What the task requires ::
Search the records below for the line containing "dõi. Điều này". Output that line and all later lines exactly; output nothing else.

Extracted information ::
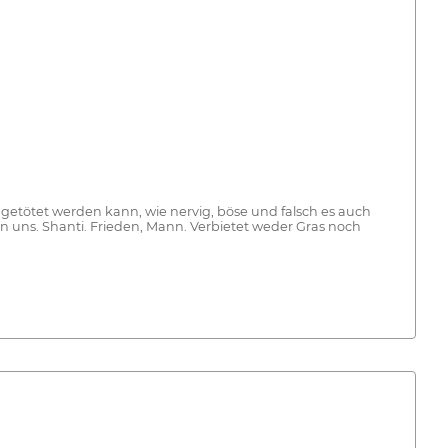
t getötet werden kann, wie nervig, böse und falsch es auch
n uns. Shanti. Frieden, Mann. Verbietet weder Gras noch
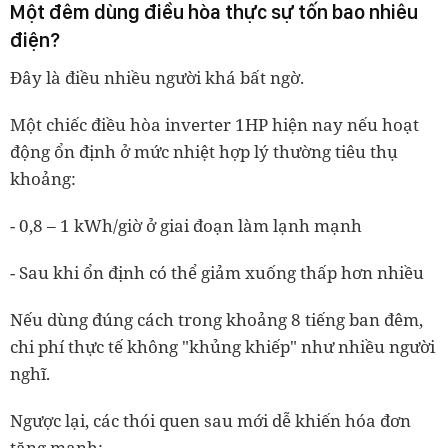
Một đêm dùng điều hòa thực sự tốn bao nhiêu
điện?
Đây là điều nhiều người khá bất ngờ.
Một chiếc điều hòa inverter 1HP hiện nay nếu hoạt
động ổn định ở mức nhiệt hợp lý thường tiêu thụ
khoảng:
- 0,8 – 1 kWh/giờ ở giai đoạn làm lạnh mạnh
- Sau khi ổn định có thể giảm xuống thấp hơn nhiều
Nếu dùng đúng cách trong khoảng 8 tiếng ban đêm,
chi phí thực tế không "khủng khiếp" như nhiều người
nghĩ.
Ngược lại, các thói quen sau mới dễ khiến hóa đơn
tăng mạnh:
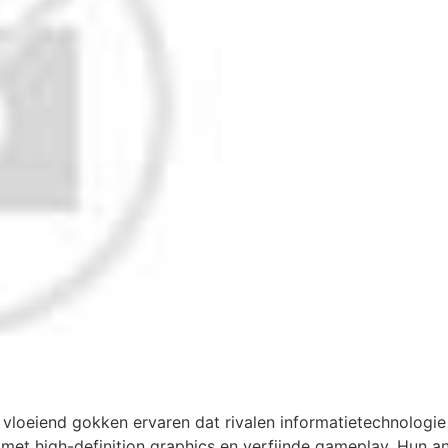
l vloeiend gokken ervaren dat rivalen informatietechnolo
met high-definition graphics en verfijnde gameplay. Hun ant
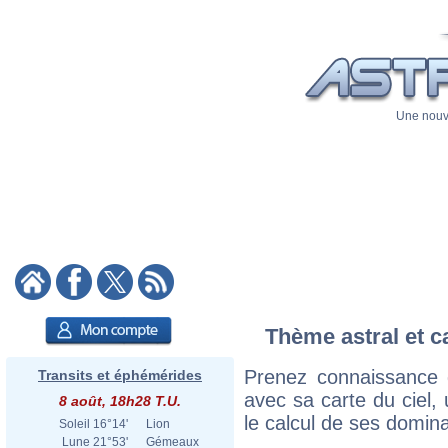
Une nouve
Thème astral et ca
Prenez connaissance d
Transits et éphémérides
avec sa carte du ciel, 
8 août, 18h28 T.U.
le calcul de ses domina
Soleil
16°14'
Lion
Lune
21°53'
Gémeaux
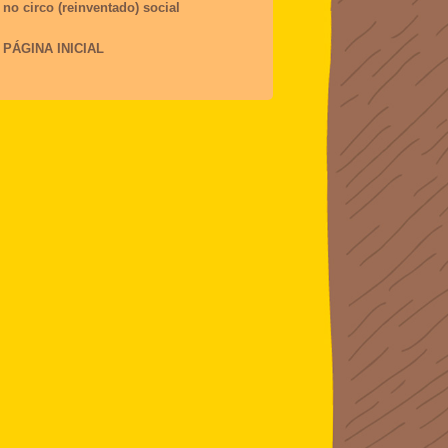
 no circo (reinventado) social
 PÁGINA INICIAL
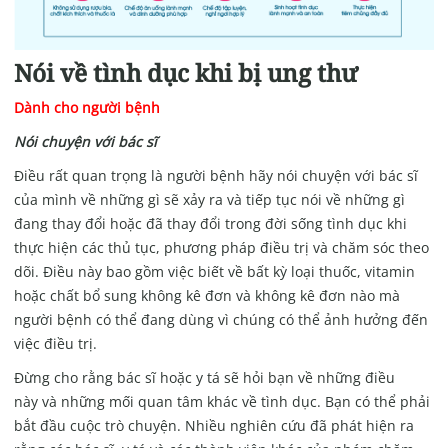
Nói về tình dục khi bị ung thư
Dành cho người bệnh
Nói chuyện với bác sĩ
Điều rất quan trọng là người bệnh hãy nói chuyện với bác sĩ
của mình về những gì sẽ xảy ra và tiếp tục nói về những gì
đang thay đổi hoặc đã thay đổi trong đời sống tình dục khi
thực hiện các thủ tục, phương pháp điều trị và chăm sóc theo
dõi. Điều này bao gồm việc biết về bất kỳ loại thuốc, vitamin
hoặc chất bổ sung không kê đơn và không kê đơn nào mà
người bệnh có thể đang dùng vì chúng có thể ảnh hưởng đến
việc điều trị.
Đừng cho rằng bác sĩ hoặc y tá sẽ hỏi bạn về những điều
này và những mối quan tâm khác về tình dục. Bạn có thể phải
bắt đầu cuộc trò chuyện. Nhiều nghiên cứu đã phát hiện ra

Output for this task ::
dõi. Điều này bao gồm việc biết về bất kỳ loại thuốc, vitamin
hoặc chất bổ sung không kê đơn và không kê đơn nào mà
người bệnh có thể đang dùng vì chúng có thể ảnh hưởng đến
việc điều trị.
Đừng cho rằng bác sĩ hoặc y tá sẽ hỏi bạn về những điều
này và những mối quan tâm khác về tình dục. Bạn có thể phải
bắt đầu cuộc trò chuyện. Nhiều nghiên cứu đã phát hiện ra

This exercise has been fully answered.